George Schindler, president of CGI in the U.S., said the company looked at 30 communities across five states before settling on Belton. He said the area offers a skilled workforce trained at several nearby colleges and universities -- but one that won't demand the top salaries required by applicants in larger cities.

"We're getting access to talent that is untapped," Schindler said. "That's why we really look at these smaller communities."

He said incentives from state and local government also helped bring CGI to Belton, and that avoiding traditional technology hubs in Texas meant not having to compete with -- or poach from -- other top firms seeking tech employees.

Texas has long attracted high-tech companies to places such as Dallas or Austin, but Belton is the kind of locale that cutting-edge companies likely wouldn't have considered without support from the Texas Enterprise Fund, said Perry spokeswoman Lucy Nashed.

"The fund is designed to attract jobs to areas across the state not just those places that are traditional hubs," Nashed said.
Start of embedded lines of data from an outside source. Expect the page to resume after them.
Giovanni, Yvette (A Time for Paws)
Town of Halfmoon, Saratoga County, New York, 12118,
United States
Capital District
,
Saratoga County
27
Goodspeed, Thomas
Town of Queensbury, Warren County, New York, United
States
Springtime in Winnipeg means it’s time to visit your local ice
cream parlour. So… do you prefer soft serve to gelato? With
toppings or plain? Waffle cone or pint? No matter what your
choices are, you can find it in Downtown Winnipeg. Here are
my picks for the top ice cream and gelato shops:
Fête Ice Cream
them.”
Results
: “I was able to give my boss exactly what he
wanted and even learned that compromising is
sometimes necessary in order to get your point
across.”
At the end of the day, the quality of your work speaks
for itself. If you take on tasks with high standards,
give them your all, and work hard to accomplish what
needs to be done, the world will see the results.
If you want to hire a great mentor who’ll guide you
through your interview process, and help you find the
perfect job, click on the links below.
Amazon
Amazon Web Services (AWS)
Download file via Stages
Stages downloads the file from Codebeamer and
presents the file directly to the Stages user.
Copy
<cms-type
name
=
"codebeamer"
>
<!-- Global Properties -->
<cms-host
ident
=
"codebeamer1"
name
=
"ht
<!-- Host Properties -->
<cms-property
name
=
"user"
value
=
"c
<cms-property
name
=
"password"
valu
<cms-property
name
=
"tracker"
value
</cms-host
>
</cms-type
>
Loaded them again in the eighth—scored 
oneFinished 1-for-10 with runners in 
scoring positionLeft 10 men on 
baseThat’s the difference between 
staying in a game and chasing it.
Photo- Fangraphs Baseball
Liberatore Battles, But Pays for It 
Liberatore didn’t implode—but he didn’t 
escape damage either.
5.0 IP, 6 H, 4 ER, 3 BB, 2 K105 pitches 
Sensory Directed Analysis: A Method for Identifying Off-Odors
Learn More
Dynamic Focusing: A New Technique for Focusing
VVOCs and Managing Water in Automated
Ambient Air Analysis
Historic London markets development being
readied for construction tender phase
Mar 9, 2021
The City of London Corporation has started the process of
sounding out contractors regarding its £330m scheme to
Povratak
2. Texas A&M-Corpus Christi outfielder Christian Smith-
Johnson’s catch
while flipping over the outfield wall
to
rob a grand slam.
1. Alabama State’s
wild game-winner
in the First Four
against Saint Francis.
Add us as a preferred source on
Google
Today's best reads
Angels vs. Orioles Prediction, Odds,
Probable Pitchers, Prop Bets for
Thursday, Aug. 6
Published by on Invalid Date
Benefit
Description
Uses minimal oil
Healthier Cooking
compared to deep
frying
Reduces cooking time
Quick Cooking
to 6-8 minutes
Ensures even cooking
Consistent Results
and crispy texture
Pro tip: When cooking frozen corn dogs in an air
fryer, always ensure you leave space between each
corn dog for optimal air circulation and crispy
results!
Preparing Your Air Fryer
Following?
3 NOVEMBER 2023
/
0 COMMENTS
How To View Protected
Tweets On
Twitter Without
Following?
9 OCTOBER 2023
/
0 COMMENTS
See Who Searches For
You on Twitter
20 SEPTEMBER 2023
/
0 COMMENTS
As of last month, Perry said the fund has invested more than $443.4 million and signed contracts to generate 62,000 new jobs and more than $15.4 billion in capital investment -- though critics say injecting state dollars into the private market is tantamount to picking private-sector winners and losers.

Founded in 1976, Montreal-based CGI has approximately 31,000 employees around the world. It offers end-to-end information and technology processes and services, meant to provide clients with every step of technological development.

The company already has more than 700 employees across Texas. The new center will create at least 350 new jobs, and perhaps as many as 400, by 2016. Schindler said 50 people are already working in Belton and there will be 100 there by the end of the year.

Fort Hood is also about a half hour's drive away, and CGI plans to recruit military veterans and their relatives. Schindler said CGI already does a lot of work for the U.S. armed forces and, "we recognize the leadership veterans bring, the experience they bring and the commitment and dedication that they have."

The area could use an economic shot in the arm. The unemployment rate for Bell County, which includes Belton, was 7.6 percent in February and as high as 8.6 percent last year. Texas' statewide unemployment rate has fallen for six consecutive months, to 7.1 percent in February.

Though it has a presence in India and other countries overseas, CGI said it is looking to expand in the U.S. because some of its American clients who have moved production to other countries are looking to restart operations closer to home and free from cultural, currency or time zone challenges.

"Belton fits within our global deliverable model because most clients now have to have global capabilities," said Peter Ihrig, who leads CGI operations in Texas. "It's India and Belton, not either-or."